Como en las casas tristes de La Habana: reír para no llorar.
# Salud estimados stemians. Iniciamos con este post una serie de estampas del pueblo de Venezuela, aherrojado hoy por un régimen despreciable. En esta oportunidad describimos algunas señales prácticas que indican un sentimiento de vergüenza público.
Hay señales muy particulares en las desdichadas circunstancias que vive nuestro país. Una de ellas: los venezolanos, antes que rabia contra los responsables, sentimos vergüenza de los sufrimientos a los que estamos sometidos.
Las madres, que indefectiblemente llevan el orden de la casa, han tratado, desde que comenzó la escasez, de mantener a los más jóvenes ajenos a las molestias y vicisitudes. Los hijos solteros suelen evitar las colas para conseguir alimentos en los cada vez menos sitios donde los venden a precios cada vez menos subsidiados. Siempre acuden los más viejos de la casa. Sobre todo las matronas. Si se encuentran jóvenes allí, seguramente ya tienen familia propia.
Quizás esta turbación explique la actitud de despreocupación generalizada entre los liceístas, muestra de que aún la población venezolana no termina de asumir ni cuantificar la espantosa tragedia que la abruma.

◆ ◆ ◆

Sigue escribiendo el texto sobre la vergüenza de los venezolanos ante la crisis, empezando justo después de su última oración. El material es aparte y no tiene que ver con este texto.

## Extracto de datos

◆ ◆ ◆

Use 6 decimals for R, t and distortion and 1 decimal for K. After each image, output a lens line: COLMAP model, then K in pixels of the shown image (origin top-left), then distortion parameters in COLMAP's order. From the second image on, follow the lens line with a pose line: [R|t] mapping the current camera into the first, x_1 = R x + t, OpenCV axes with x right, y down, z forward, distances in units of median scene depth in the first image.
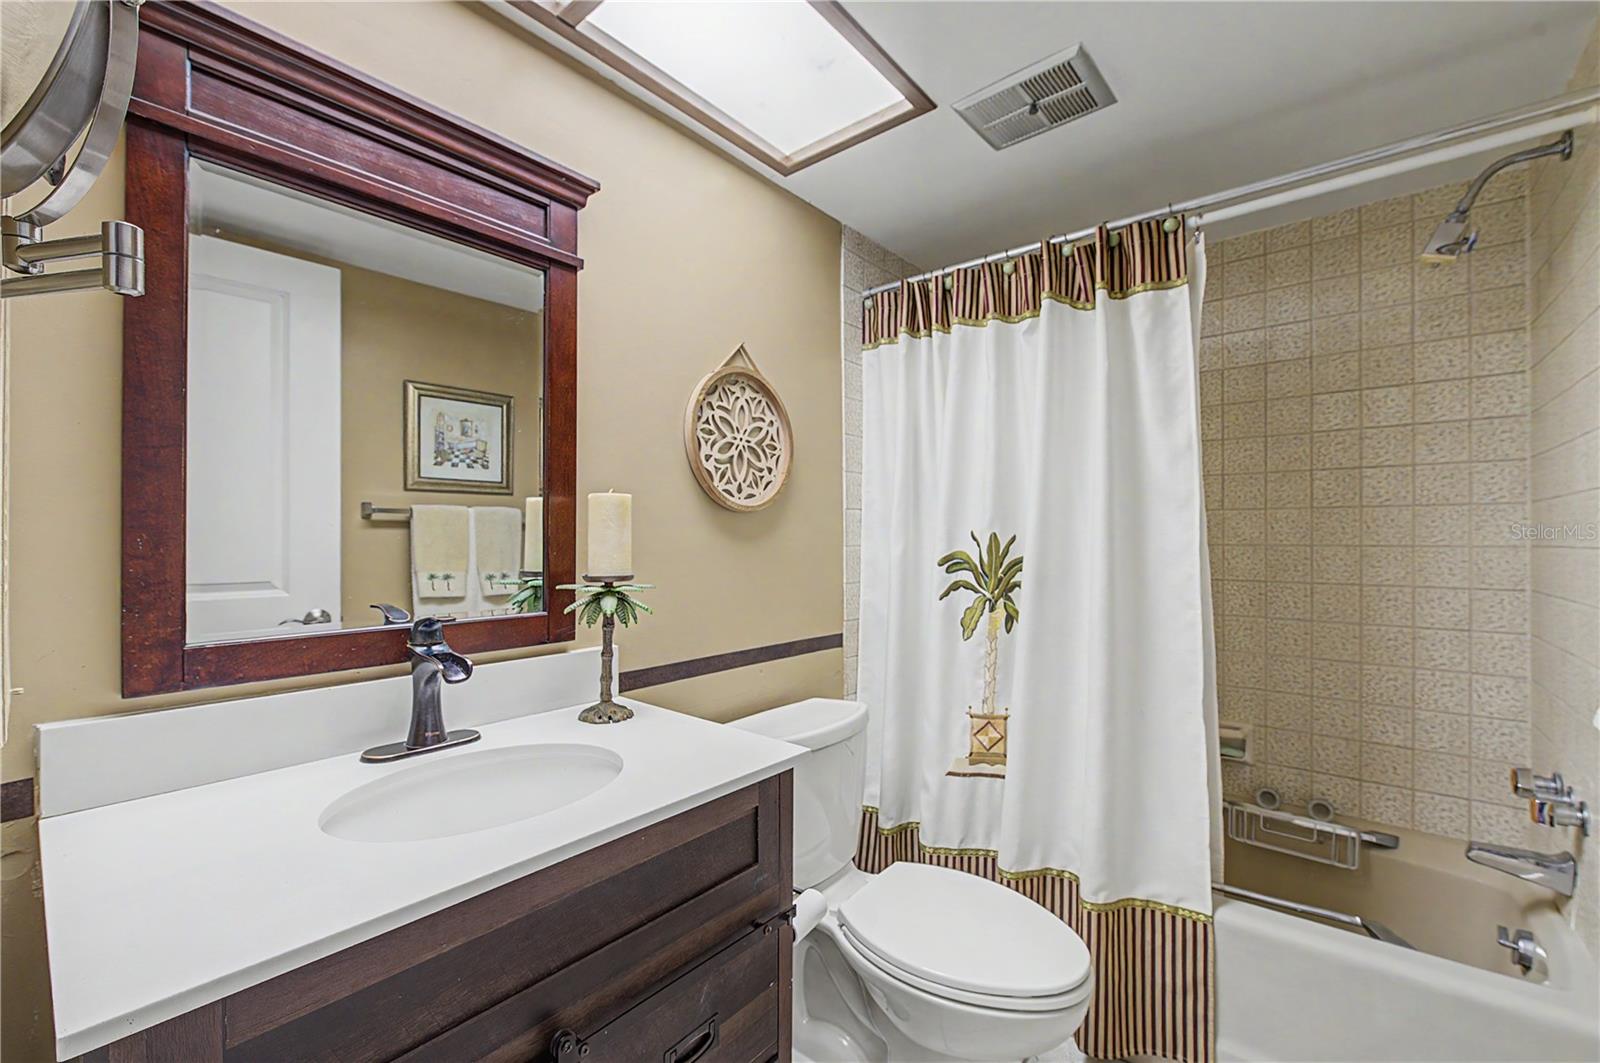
lens RADIAL K [[668.8, 0, 795.4], [0, 668.8, 534.2], [0, 0, 1]] dist [0.002011, -0.001715]
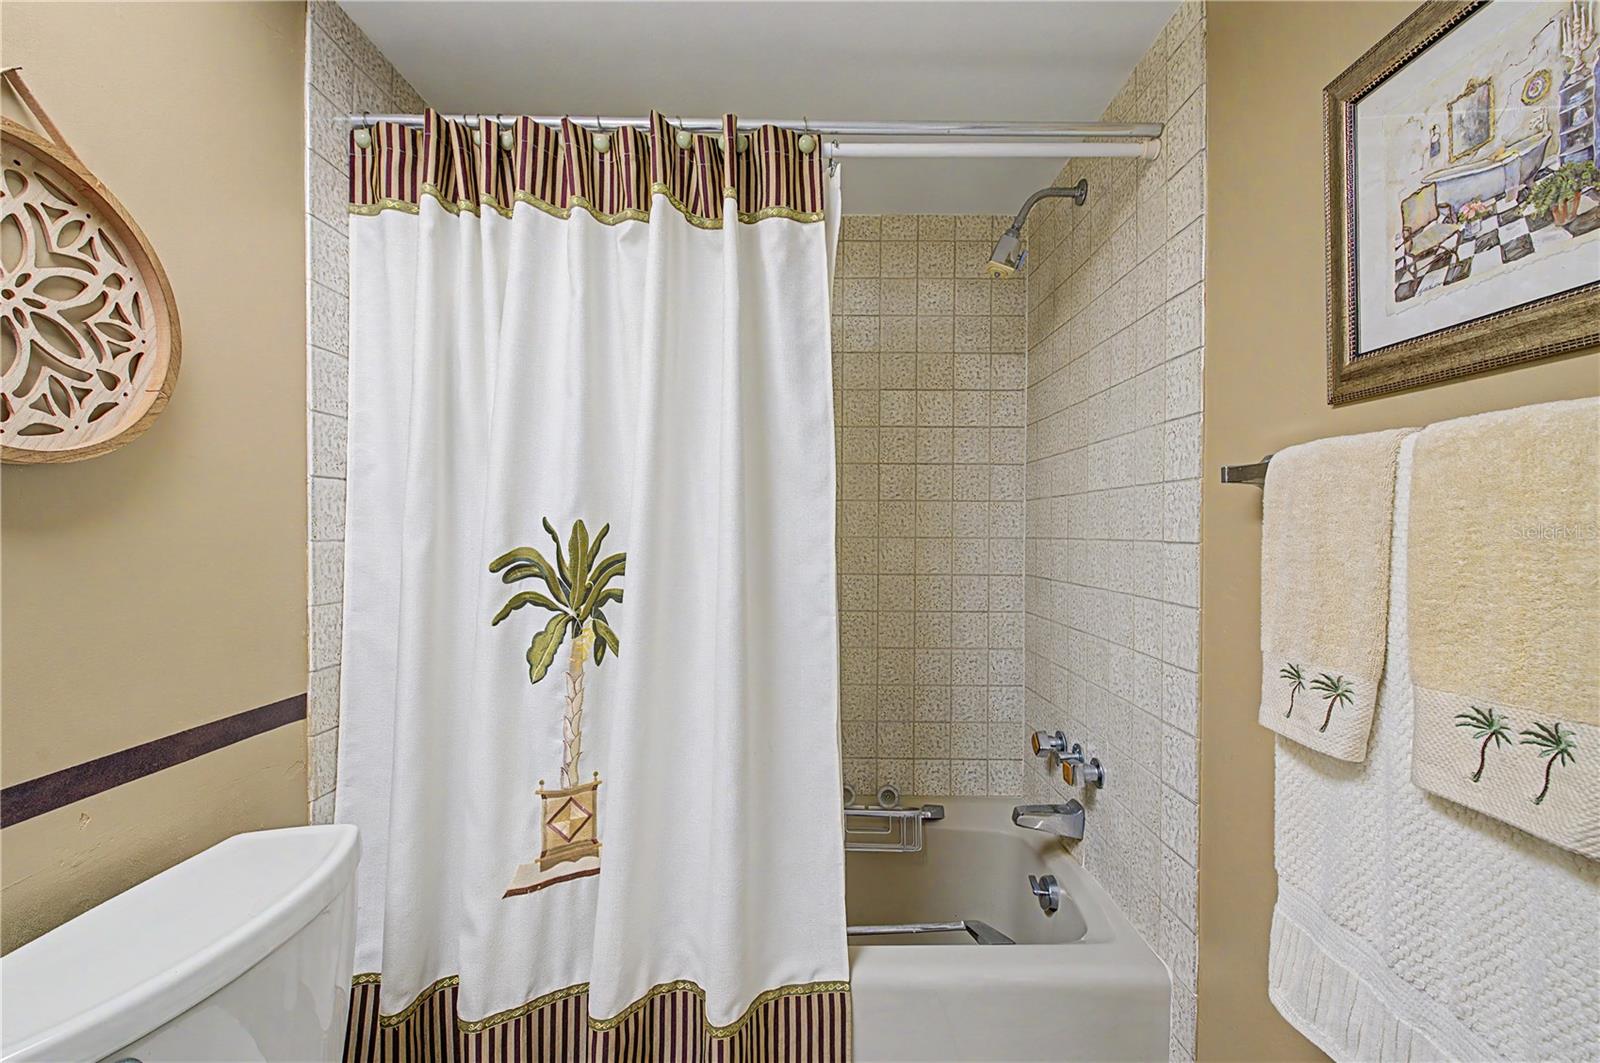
lens RADIAL K [[668.8, 0, 802.5], [0, 668.8, 531.5], [0, 0, 1]] dist [0.002011, -0.001715]
pose [[0.765961, 0.001964, 0.642884, 0.031471], [-0.006423, 0.999969, 0.004598, 0.004140], [-0.642855, -0.007651, 0.765950, 0.330469]]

◆ ◆ ◆

## Tu respuesta
Ante una discusión pública espontánea sobre el gobierno y donde casi todas las voces culpan a Maduro, aún se encuentra Usted con demasiada frecuencia señoras que preguntan, llenas de ingenua pero estudiada ignorancia: “¿Y Maduro es el culpable? ¿Él es quien sube los precios?” O demasiada gente que no tiene empacho en lucir gorras o franelas con el eslogan “Chávez: Corazón de la Patria”, oronda y peripuesta.
Hace poco me tocó explicarle a un señor en un supermercado, mientras la cola para pagar se demoraba, que es obligación legal del gobierno velar porque el sueldo les alcance a los trabajadores venezolanos para comer, tener un techo, pagar servicios y hasta ahorrar un poco. Debí desbrozarle el concepto de sueldo mínimo, que no es el que maneja Maduro cada vez que aprueba aumentos que no son tales. Al menos se le borró una absurda sonrisa de autosuficiencia.
Me temo que ese silencioso y avergonzado sentimiento nacional impide que en otras partes se pueda dimensionar mejor el tamaño de nuestras carencias y precariedades. Y, quizá, una de las causas de la falta de más participación en la protesta.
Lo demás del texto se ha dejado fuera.